■ **What is expected**: Could you give these entries again with "document elements" substituted by "page elements" throughout, leaving everything else unchanged?

■ **Input for this task**:
## BEGIN

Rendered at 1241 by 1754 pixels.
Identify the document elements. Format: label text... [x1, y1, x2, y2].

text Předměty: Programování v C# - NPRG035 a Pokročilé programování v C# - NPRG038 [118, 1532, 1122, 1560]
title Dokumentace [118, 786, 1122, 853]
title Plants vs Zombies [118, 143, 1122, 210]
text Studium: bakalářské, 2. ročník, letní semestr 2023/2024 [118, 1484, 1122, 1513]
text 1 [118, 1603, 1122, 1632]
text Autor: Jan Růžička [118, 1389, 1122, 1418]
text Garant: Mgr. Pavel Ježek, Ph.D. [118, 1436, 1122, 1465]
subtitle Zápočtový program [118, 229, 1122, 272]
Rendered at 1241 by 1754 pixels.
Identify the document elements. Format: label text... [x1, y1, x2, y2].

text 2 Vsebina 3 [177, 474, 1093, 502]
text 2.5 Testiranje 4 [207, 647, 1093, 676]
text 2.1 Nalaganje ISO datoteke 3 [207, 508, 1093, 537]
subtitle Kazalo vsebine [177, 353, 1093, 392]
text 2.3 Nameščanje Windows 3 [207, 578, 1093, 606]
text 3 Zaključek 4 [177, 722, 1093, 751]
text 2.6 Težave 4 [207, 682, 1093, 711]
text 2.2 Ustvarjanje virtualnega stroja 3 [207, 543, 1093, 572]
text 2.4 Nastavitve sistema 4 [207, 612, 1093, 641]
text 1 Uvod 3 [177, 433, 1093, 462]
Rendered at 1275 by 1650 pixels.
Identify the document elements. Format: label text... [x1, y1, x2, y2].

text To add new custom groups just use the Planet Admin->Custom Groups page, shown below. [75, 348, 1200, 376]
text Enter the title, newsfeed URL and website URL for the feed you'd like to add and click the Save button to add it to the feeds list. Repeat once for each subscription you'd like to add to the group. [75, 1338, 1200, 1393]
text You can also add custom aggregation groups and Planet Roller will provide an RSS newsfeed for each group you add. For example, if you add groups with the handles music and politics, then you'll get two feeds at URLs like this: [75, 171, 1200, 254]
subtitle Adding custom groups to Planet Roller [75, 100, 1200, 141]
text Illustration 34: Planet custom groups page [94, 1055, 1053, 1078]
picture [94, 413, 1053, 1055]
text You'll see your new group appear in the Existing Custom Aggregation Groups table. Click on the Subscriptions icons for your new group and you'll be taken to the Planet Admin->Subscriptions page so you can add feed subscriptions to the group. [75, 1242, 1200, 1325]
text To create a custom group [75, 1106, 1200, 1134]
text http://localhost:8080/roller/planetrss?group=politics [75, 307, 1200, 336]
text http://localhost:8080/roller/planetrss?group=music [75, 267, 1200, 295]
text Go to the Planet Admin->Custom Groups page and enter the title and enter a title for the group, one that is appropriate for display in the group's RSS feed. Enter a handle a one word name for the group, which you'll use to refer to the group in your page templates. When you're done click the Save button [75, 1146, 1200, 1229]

## END

■ **Output of the task**:
Rendered at 1241 by 1754 pixels.
Identify the page elements. Format: label text... [x1, y1, x2, y2].

text Předměty: Programování v C# - NPRG035 a Pokročilé programování v C# - NPRG038 [118, 1532, 1122, 1560]
title Dokumentace [118, 786, 1122, 853]
title Plants vs Zombies [118, 143, 1122, 210]
text Studium: bakalářské, 2. ročník, letní semestr 2023/2024 [118, 1484, 1122, 1513]
text 1 [118, 1603, 1122, 1632]
text Autor: Jan Růžička [118, 1389, 1122, 1418]
text Garant: Mgr. Pavel Ježek, Ph.D. [118, 1436, 1122, 1465]
subtitle Zápočtový program [118, 229, 1122, 272]
Rendered at 1241 by 1754 pixels.
Identify the page elements. Format: label text... [x1, y1, x2, y2].

text 2 Vsebina 3 [177, 474, 1093, 502]
text 2.5 Testiranje 4 [207, 647, 1093, 676]
text 2.1 Nalaganje ISO datoteke 3 [207, 508, 1093, 537]
subtitle Kazalo vsebine [177, 353, 1093, 392]
text 2.3 Nameščanje Windows 3 [207, 578, 1093, 606]
text 3 Zaključek 4 [177, 722, 1093, 751]
text 2.6 Težave 4 [207, 682, 1093, 711]
text 2.2 Ustvarjanje virtualnega stroja 3 [207, 543, 1093, 572]
text 2.4 Nastavitve sistema 4 [207, 612, 1093, 641]
text 1 Uvod 3 [177, 433, 1093, 462]
Rendered at 1275 by 1650 pixels.
Identify the page elements. Format: label text... [x1, y1, x2, y2].

text To add new custom groups just use the Planet Admin->Custom Groups page, shown below. [75, 348, 1200, 376]
text Enter the title, newsfeed URL and website URL for the feed you'd like to add and click the Save button to add it to the feeds list. Repeat once for each subscription you'd like to add to the group. [75, 1338, 1200, 1393]
text You can also add custom aggregation groups and Planet Roller will provide an RSS newsfeed for each group you add. For example, if you add groups with the handles music and politics, then you'll get two feeds at URLs like this: [75, 171, 1200, 254]
subtitle Adding custom groups to Planet Roller [75, 100, 1200, 141]
text Illustration 34: Planet custom groups page [94, 1055, 1053, 1078]
picture [94, 413, 1053, 1055]
text You'll see your new group appear in the Existing Custom Aggregation Groups table. Click on the Subscriptions icons for your new group and you'll be taken to the Planet Admin->Subscriptions page so you can add feed subscriptions to the group. [75, 1242, 1200, 1325]
text To create a custom group [75, 1106, 1200, 1134]
text http://localhost:8080/roller/planetrss?group=politics [75, 307, 1200, 336]
text http://localhost:8080/roller/planetrss?group=music [75, 267, 1200, 295]
text Go to the Planet Admin->Custom Groups page and enter the title and enter a title for the group, one that is appropriate for display in the group's RSS feed. Enter a handle a one word name for the group, which you'll use to refer to the group in your page templates. When you're done click the Save button [75, 1146, 1200, 1229]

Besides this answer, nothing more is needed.